On est bien chez Rivages noir et pourtant, on est assez éloigné du polar ou du roman noir dans
Un homme brisé de
Howard Fast, traduit par
Monique Lebailly. Dans une énième approche introspective sur la guerre et ses conséquences, Fast choisit un angle original en s'intéressant à une victime de l'avant et de l'après.
Jeune et insouciant ingénieur, Scott Waring jouit pleinement de sa passion pour Martha qu'il vient d'épouser, et qu'il emmène en ce printemps 1939 en voyage en Europe. À Berlin, alors que le nazisme gronde déjà depuis plusieurs années, ils assistent « en touristes » au discours d'Hitler au Reichstag. Un oubli, une pensée, un geste malheureux, et le couple est arrêté par la Gestapo, interrogé et torturé. Scott s'en sortira…
Bien que ne participant pas à la suite de la guerre, Scott est définitivement marqué par cette vie toute tracée qui a soudainement basculé dans l'horreur.
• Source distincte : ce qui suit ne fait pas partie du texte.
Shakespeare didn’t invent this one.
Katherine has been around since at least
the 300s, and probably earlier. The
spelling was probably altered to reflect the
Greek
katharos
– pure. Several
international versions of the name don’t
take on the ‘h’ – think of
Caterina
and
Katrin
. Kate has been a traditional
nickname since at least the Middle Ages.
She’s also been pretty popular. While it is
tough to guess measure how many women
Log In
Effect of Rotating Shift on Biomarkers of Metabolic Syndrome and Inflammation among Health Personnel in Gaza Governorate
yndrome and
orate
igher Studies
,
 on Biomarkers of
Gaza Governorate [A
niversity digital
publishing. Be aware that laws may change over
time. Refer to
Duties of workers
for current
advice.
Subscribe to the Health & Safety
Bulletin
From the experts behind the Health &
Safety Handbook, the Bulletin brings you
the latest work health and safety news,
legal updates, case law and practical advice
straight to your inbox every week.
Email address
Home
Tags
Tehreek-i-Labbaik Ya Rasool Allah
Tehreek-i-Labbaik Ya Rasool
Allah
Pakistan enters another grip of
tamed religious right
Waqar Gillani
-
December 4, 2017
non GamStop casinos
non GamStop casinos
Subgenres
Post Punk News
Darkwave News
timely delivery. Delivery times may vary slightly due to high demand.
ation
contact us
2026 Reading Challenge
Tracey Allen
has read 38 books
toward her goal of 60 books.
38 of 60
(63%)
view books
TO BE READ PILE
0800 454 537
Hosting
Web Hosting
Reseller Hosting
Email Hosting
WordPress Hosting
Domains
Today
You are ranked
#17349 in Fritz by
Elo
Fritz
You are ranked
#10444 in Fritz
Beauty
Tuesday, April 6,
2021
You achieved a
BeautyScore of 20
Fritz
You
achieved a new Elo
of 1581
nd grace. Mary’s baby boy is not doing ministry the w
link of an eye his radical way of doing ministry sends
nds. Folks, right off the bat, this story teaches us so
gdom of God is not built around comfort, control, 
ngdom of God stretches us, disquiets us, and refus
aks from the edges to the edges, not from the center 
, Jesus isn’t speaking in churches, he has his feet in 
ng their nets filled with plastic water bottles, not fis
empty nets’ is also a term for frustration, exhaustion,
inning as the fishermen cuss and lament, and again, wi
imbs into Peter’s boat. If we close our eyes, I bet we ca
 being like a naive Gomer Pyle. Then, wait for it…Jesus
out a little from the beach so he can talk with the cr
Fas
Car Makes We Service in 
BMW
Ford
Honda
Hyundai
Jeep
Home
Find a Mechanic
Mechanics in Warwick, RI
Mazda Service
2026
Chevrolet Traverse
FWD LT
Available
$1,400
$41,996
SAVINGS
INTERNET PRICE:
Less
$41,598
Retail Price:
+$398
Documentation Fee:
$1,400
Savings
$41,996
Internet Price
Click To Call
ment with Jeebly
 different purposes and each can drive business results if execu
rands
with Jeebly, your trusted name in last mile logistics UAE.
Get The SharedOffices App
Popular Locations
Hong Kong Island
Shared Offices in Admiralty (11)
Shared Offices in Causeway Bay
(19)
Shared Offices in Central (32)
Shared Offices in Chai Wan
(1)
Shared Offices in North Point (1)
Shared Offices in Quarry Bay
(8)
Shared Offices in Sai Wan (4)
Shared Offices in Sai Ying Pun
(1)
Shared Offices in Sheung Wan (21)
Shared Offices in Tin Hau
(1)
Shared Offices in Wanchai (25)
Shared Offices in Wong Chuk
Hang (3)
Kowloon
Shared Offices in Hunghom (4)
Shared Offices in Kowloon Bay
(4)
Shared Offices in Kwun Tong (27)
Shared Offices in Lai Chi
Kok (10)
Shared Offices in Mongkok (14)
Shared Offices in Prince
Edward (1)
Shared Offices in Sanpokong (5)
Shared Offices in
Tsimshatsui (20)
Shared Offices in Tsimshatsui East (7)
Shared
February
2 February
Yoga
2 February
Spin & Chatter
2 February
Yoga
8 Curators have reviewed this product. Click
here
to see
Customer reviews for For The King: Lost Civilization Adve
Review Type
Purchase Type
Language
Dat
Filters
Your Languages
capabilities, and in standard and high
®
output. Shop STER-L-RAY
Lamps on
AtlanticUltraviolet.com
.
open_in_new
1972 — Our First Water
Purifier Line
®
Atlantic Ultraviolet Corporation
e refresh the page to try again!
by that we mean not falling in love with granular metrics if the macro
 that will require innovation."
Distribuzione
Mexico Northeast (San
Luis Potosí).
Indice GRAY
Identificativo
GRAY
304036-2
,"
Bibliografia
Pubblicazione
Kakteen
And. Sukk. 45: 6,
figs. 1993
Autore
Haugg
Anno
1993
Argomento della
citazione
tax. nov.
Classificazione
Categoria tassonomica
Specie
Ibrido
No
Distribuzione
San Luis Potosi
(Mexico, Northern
Des années plus tard, son incompréhension persistante, ses nombreuses séquelles psychologiques, son sentiment de culpabilité puis sa rencontre avec Janet, rescapée des camps de la mort, vont le pousser dans une analyse de ce qu'il a vécu comme de ce qu'il n'a pas vécu, seule issue pour avancer.
Si l'écriture froide et distanciée de Fast n'aide pas à entrer en empathie avec Scott et ses démons,
Un homme brisé apporte un regard intéressant sur la culpabilité de « ceux qui en sont revenus », voire de ceux qui y ont échappé. le retour en forme d'errance de Scott en Allemagne dans les années 50 sur les traces de la guerre et de la Shoah, sa volonté naïve de prendre sa part à la souffrance juive ou sa tendre relation avec Bertha, tenancière collaborationniste de bordel bavarois sont autant de passages touchants à défaut d'être totalement cohérents. Une lecture inégale donc, avec heureusement quelques fulgurances qui sauvent l'ensemble.